ENTRIES SHOWN –
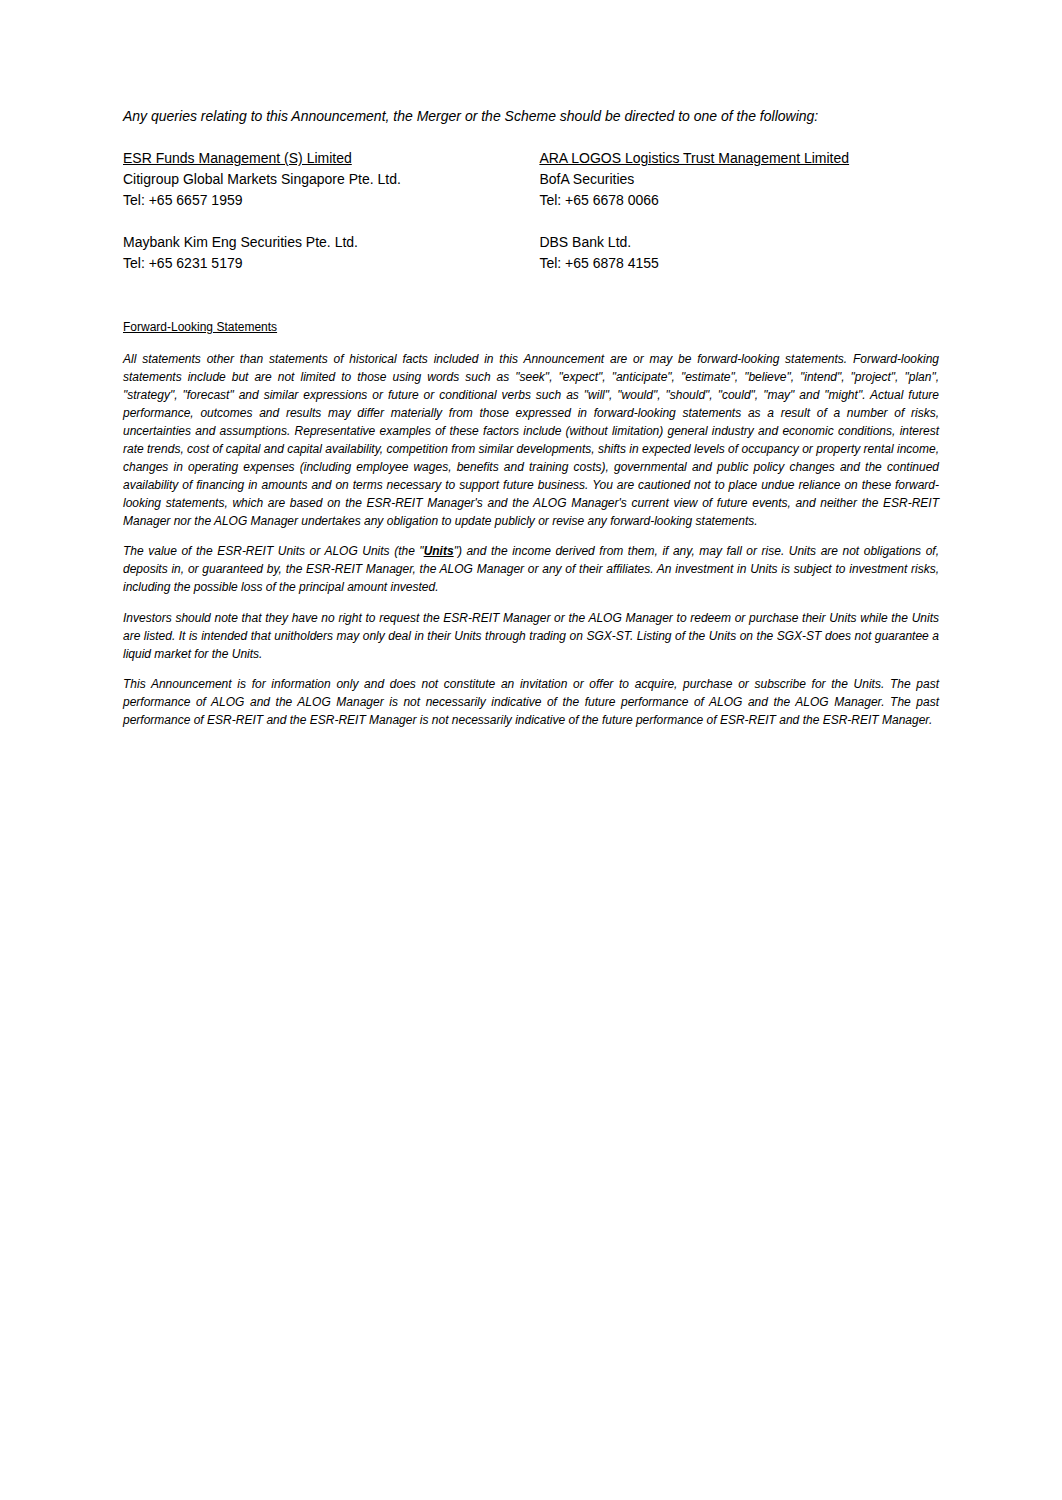Any queries relating to this Announcement, the Merger or the Scheme should be directed to one of the following:
| ESR Funds Management (S) Limited | ARA LOGOS Logistics Trust Management Limited |
| Citigroup Global Markets Singapore Pte. Ltd. | BofA Securities |
| Tel: +65 6657 1959 | Tel: +65 6678 0066 |
| Maybank Kim Eng Securities Pte. Ltd. | DBS Bank Ltd. |
| Tel: +65 6231 5179 | Tel: +65 6878 4155 |
Forward-Looking Statements
All statements other than statements of historical facts included in this Announcement are or may be forward-looking statements. Forward-looking statements include but are not limited to those using words such as "seek", "expect", "anticipate", "estimate", "believe", "intend", "project", "plan", "strategy", "forecast" and similar expressions or future or conditional verbs such as "will", "would", "should", "could", "may" and "might". Actual future performance, outcomes and results may differ materially from those expressed in forward-looking statements as a result of a number of risks, uncertainties and assumptions. Representative examples of these factors include (without limitation) general industry and economic conditions, interest rate trends, cost of capital and capital availability, competition from similar developments, shifts in expected levels of occupancy or property rental income, changes in operating expenses (including employee wages, benefits and training costs), governmental and public policy changes and the continued availability of financing in amounts and on terms necessary to support future business. You are cautioned not to place undue reliance on these forward-looking statements, which are based on the ESR-REIT Manager's and the ALOG Manager's current view of future events, and neither the ESR-REIT Manager nor the ALOG Manager undertakes any obligation to update publicly or revise any forward-looking statements.
The value of the ESR-REIT Units or ALOG Units (the "Units") and the income derived from them, if any, may fall or rise. Units are not obligations of, deposits in, or guaranteed by, the ESR-REIT Manager, the ALOG Manager or any of their affiliates. An investment in Units is subject to investment risks, including the possible loss of the principal amount invested.
Investors should note that they have no right to request the ESR-REIT Manager or the ALOG Manager to redeem or purchase their Units while the Units are listed. It is intended that unitholders may only deal in their Units through trading on SGX-ST. Listing of the Units on the SGX-ST does not guarantee a liquid market for the Units.
This Announcement is for information only and does not constitute an invitation or offer to acquire, purchase or subscribe for the Units. The past performance of ALOG and the ALOG Manager is not necessarily indicative of the future performance of ALOG and the ALOG Manager. The past performance of ESR-REIT and the ESR-REIT Manager is not necessarily indicative of the future performance of ESR-REIT and the ESR-REIT Manager.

WORK TO COMPLETE – From the first line above to the last, reproduce the records exactly but without the pictures.

YOUR RESPONSE –
Any queries relating to this Announcement, the Merger or the Scheme should be directed to one of the following:
| ESR Funds Management (S) Limited | ARA LOGOS Logistics Trust Management Limited |
| Citigroup Global Markets Singapore Pte. Ltd. | BofA Securities |
| Tel: +65 6657 1959 | Tel: +65 6678 0066 |
| Maybank Kim Eng Securities Pte. Ltd. | DBS Bank Ltd. |
| Tel: +65 6231 5179 | Tel: +65 6878 4155 |
Forward-Looking Statements
All statements other than statements of historical facts included in this Announcement are or may be forward-looking statements. Forward-looking statements include but are not limited to those using words such as "seek", "expect", "anticipate", "estimate", "believe", "intend", "project", "plan", "strategy", "forecast" and similar expressions or future or conditional verbs such as "will", "would", "should", "could", "may" and "might". Actual future performance, outcomes and results may differ materially from those expressed in forward-looking statements as a result of a number of risks, uncertainties and assumptions. Representative examples of these factors include (without limitation) general industry and economic conditions, interest rate trends, cost of capital and capital availability, competition from similar developments, shifts in expected levels of occupancy or property rental income, changes in operating expenses (including employee wages, benefits and training costs), governmental and public policy changes and the continued availability of financing in amounts and on terms necessary to support future business. You are cautioned not to place undue reliance on these forward-looking statements, which are based on the ESR-REIT Manager's and the ALOG Manager's current view of future events, and neither the ESR-REIT Manager nor the ALOG Manager undertakes any obligation to update publicly or revise any forward-looking statements.
The value of the ESR-REIT Units or ALOG Units (the "Units") and the income derived from them, if any, may fall or rise. Units are not obligations of, deposits in, or guaranteed by, the ESR-REIT Manager, the ALOG Manager or any of their affiliates. An investment in Units is subject to investment risks, including the possible loss of the principal amount invested.
Investors should note that they have no right to request the ESR-REIT Manager or the ALOG Manager to redeem or purchase their Units while the Units are listed. It is intended that unitholders may only deal in their Units through trading on SGX-ST. Listing of the Units on the SGX-ST does not guarantee a liquid market for the Units.
This Announcement is for information only and does not constitute an invitation or offer to acquire, purchase or subscribe for the Units. The past performance of ALOG and the ALOG Manager is not necessarily indicative of the future performance of ALOG and the ALOG Manager. The past performance of ESR-REIT and the ESR-REIT Manager is not necessarily indicative of the future performance of ESR-REIT and the ESR-REIT Manager.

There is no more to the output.